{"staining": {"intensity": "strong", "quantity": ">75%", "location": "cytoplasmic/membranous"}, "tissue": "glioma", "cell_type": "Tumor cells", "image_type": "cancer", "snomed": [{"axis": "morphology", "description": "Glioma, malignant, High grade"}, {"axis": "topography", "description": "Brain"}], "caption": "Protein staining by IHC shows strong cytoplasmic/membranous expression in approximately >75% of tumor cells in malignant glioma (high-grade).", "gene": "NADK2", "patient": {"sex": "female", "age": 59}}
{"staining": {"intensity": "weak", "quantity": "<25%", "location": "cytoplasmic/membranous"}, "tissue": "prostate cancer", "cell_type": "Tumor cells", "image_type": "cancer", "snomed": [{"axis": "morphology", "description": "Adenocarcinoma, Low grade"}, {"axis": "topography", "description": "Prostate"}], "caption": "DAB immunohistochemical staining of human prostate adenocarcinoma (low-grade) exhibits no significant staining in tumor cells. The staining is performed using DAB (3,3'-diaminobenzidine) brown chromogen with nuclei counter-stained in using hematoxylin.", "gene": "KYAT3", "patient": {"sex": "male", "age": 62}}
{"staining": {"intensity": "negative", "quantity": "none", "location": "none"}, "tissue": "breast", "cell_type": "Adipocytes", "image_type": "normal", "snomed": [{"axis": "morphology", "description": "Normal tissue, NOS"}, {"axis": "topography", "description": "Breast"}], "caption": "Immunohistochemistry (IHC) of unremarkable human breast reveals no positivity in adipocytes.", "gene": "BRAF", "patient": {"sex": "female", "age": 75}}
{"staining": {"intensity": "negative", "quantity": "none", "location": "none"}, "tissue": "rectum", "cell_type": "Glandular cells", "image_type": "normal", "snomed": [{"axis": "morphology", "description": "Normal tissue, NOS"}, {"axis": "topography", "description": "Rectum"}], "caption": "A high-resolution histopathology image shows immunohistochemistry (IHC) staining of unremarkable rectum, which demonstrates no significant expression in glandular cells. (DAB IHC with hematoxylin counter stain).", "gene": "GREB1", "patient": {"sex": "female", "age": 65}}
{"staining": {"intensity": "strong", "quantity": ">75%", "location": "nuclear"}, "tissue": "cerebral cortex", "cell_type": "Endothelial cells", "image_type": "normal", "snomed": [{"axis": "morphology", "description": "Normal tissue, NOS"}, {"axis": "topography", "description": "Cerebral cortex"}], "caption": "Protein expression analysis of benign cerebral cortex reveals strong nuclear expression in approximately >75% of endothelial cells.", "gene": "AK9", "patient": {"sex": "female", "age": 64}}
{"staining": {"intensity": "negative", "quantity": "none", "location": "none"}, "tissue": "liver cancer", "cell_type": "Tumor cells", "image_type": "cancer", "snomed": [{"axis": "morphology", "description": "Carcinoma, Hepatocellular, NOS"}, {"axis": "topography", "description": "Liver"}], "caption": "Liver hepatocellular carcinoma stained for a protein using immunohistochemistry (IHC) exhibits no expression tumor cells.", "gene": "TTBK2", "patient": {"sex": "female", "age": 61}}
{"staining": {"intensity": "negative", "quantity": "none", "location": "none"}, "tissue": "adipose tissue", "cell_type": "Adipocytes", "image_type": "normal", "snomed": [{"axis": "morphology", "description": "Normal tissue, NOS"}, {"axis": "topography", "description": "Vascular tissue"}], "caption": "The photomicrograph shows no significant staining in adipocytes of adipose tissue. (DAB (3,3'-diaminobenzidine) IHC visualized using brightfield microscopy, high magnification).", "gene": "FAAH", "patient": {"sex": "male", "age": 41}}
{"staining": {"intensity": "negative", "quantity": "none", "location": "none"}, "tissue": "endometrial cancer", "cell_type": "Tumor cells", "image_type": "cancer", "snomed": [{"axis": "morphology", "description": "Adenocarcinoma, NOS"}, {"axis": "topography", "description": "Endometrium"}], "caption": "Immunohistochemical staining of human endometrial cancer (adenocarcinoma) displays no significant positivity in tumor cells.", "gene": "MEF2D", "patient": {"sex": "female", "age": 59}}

#### Exercise details:
All of the listing above should be restated word for word.

#### Answer box:
{"staining": {"intensity": "strong", "quantity": ">75%", "location": "cytoplasmic/membranous"}, "tissue": "glioma", "cell_type": "Tumor cells", "image_type": "cancer", "snomed": [{"axis": "morphology", "description": "Glioma, malignant, High grade"}, {"axis": "topography", "description": "Brain"}], "caption": "Protein staining by IHC shows strong cytoplasmic/membranous expression in approximately >75% of tumor cells in malignant glioma (high-grade).", "gene": "NADK2", "patient": {"sex": "female", "age": 59}}
{"staining": {"intensity": "weak", "quantity": "<25%", "location": "cytoplasmic/membranous"}, "tissue": "prostate cancer", "cell_type": "Tumor cells", "image_type": "cancer", "snomed": [{"axis": "morphology", "description": "Adenocarcinoma, Low grade"}, {"axis": "topography", "description": "Prostate"}], "caption": "DAB immunohistochemical staining of human prostate adenocarcinoma (low-grade) exhibits no significant staining in tumor cells. The staining is performed using DAB (3,3'-diaminobenzidine) brown chromogen with nuclei counter-stained in using hematoxylin.", "gene": "KYAT3", "patient": {"sex": "male", "age": 62}}
{"staining": {"intensity": "negative", "quantity": "none", "location": "none"}, "tissue": "breast", "cell_type": "Adipocytes", "image_type": "normal", "snomed": [{"axis": "morphology", "description": "Normal tissue, NOS"}, {"axis": "topography", "description": "Breast"}], "caption": "Immunohistochemistry (IHC) of unremarkable human breast reveals no positivity in adipocytes.", "gene": "BRAF", "patient": {"sex": "female", "age": 75}}
{"staining": {"intensity": "negative", "quantity": "none", "location": "none"}, "tissue": "rectum", "cell_type": "Glandular cells", "image_type": "normal", "snomed": [{"axis": "morphology", "description": "Normal tissue, NOS"}, {"axis": "topography", "description": "Rectum"}], "caption": "A high-resolution histopathology image shows immunohistochemistry (IHC) staining of unremarkable rectum, which demonstrates no significant expression in glandular cells. (DAB IHC with hematoxylin counter stain).", "gene": "GREB1", "patient": {"sex": "female", "age": 65}}
{"staining": {"intensity": "strong", "quantity": ">75%", "location": "nuclear"}, "tissue": "cerebral cortex", "cell_type": "Endothelial cells", "image_type": "normal", "snomed": [{"axis": "morphology", "description": "Normal tissue, NOS"}, {"axis": "topography", "description": "Cerebral cortex"}], "caption": "Protein expression analysis of benign cerebral cortex reveals strong nuclear expression in approximately >75% of endothelial cells.", "gene": "AK9", "patient": {"sex": "female", "age": 64}}
{"staining": {"intensity": "negative", "quantity": "none", "location": "none"}, "tissue": "liver cancer", "cell_type": "Tumor cells", "image_type": "cancer", "snomed": [{"axis": "morphology", "description": "Carcinoma, Hepatocellular, NOS"}, {"axis": "topography", "description": "Liver"}], "caption": "Liver hepatocellular carcinoma stained for a protein using immunohistochemistry (IHC) exhibits no expression tumor cells.", "gene": "TTBK2", "patient": {"sex": "female", "age": 61}}
{"staining": {"intensity": "negative", "quantity": "none", "location": "none"}, "tissue": "adipose tissue", "cell_type": "Adipocytes", "image_type": "normal", "snomed": [{"axis": "morphology", "description": "Normal tissue, NOS"}, {"axis": "topography", "description": "Vascular tissue"}], "caption": "The photomicrograph shows no significant staining in adipocytes of adipose tissue. (DAB (3,3'-diaminobenzidine) IHC visualized using brightfield microscopy, high magnification).", "gene": "FAAH", "patient": {"sex": "male", "age": 41}}
{"staining": {"intensity": "negative", "quantity": "none", "location": "none"}, "tissue": "endometrial cancer", "cell_type": "Tumor cells", "image_type": "cancer", "snomed": [{"axis": "morphology", "description": "Adenocarcinoma, NOS"}, {"axis": "topography", "description": "Endometrium"}], "caption": "Immunohistochemical staining of human endometrial cancer (adenocarcinoma) displays no significant positivity in tumor cells.", "gene": "MEF2D", "patient": {"sex": "female", "age": 59}}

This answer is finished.